Devant ces agissements, que dit la loi ? Selon la législation nationale, l’abattage, le déplacement ou la transplantation d’un arbre nécessite une demande de l’intéressé exposant les motifs de ce déplacement (entrée de maison, de garage, de magasin, etc.) Après cette demande, une commission locale se déplace sur les lieux pour faire un constat et prendre une décision.

S’il y a gêne, les services de la ville se chargent de l’abattage ou du déplacement.
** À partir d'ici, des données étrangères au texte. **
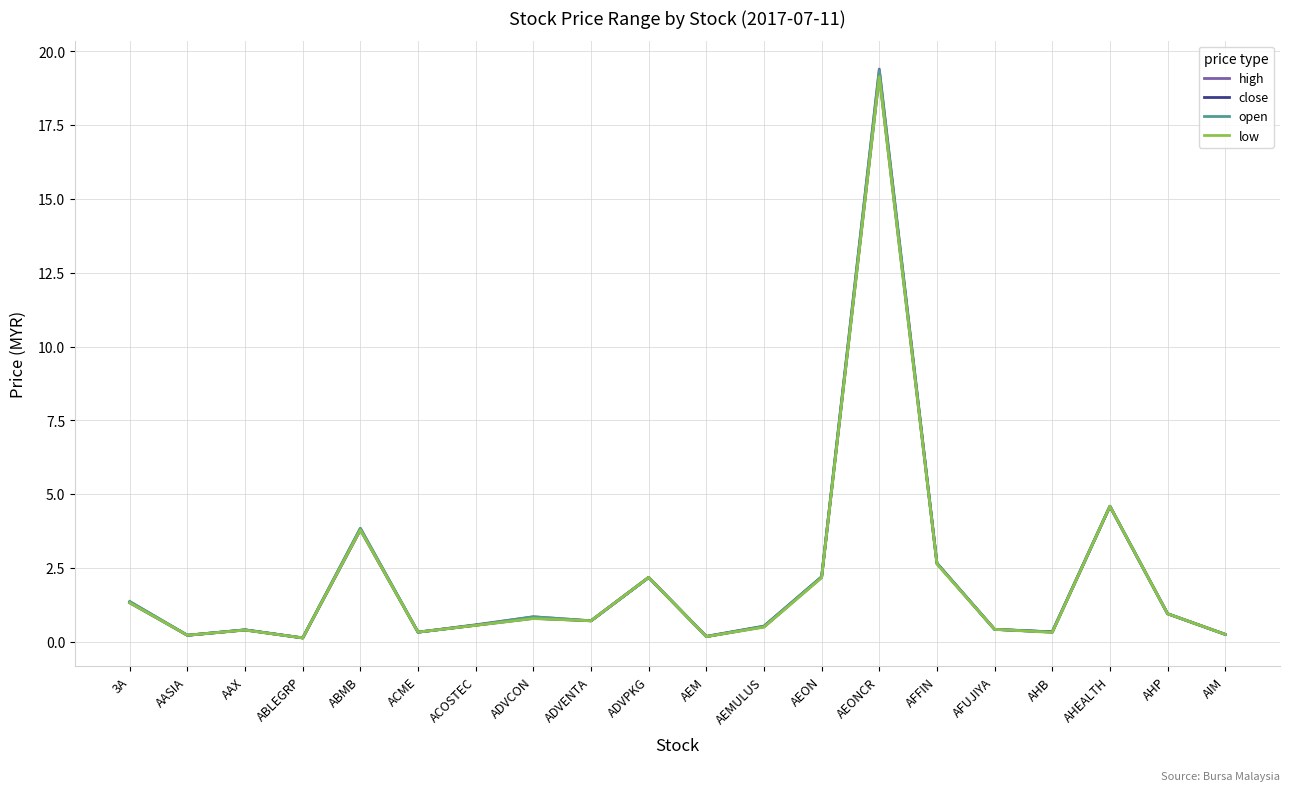

List the series in order of their overall mean, lowest first.

low, close, open, high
Si aucune destruction n’est justifiée par la commission, il est demandé à la personne concernée de s’abstenir de toucher à l’arbre sous peine de poursuite légale. Les palmiers, eux, sont protégés par un Dahir royal. Les arbres urbains abritent une biodiversité : oiseaux, insectes y trouvent refuge. Ces arbres participent également à la production de l’oxygène et consomment du gaz carbonique. Le patrimoine arboré contribue également à la régulation de la température atmosphérique urbaine. Consciente du rôle de l’arbre, la ville française d’Orléans a élaboré une «Charte de l’arbre urbain». Quant à la communauté internationale, elle a fait du 21 mars Journée mondiale de l’Arbre.